B) Du privilège de certains à l’avancée collective

Cette avancée caractérise à nouveau, et pour tous les déposants, la mauvaise foi manifeste des banques libanaises dans leur défense à l’encontre de leurs clients. Elle participe au processus d’universalisation de la justice permettant aux victimes lésées de rechercher l’appui d’un juge étranger lorsque l’accès à la justice dans le pays d’origine est compromis.

Pour autant cette action n’est pas ouverte à tous les déposants libanais.

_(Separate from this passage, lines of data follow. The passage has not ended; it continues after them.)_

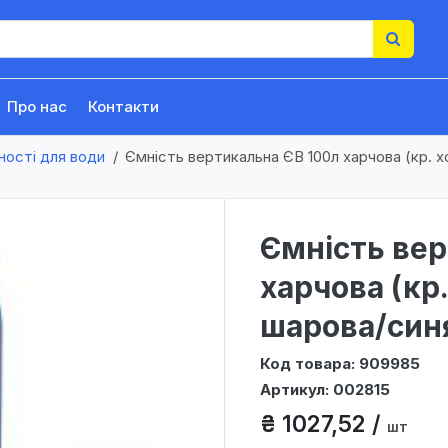
Про нас
Контакти
ності для води
Ємність вертикальна ЄВ 100л харчова (кр. х
Ємність вер
харчова (кр.
шарова/син
Код товара: 909985
Артикул: 002815
₴ 1027,52 /
шт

Un libanais résidant au Liban, sans autre nationalité, a peu d’espoir de réussir à trouver une oreille attentive auprès du juge étranger.

Cette restriction ne signifie pas que les actions entamées à l’étranger ne sont d’aucun bénéfice pour ceux restés « au pays » ou ne jouissant pas d’un deuxième passeport. En effet, dans la mesure où les décisions rendues par les juridictions étrangères caractérisent la faute des banques libanaises, elles auront nécessairement un impact sur les décisions que seront amenées à prendre les juridictions libanaises confrontées aux mêmes demandes.

Les déposants des banques libanaises sont tous signataires d’une convention d’ouverture de compte les contraignant à régler leurs différends devant le juge libanais. Les banques libanaises redoutent le procès à l’étranger et s’y opposent par le jeu de la clause attributive de juridiction. Une avancée a été obtenue pour les déposants sur le fondement de l’article 14 du code civil.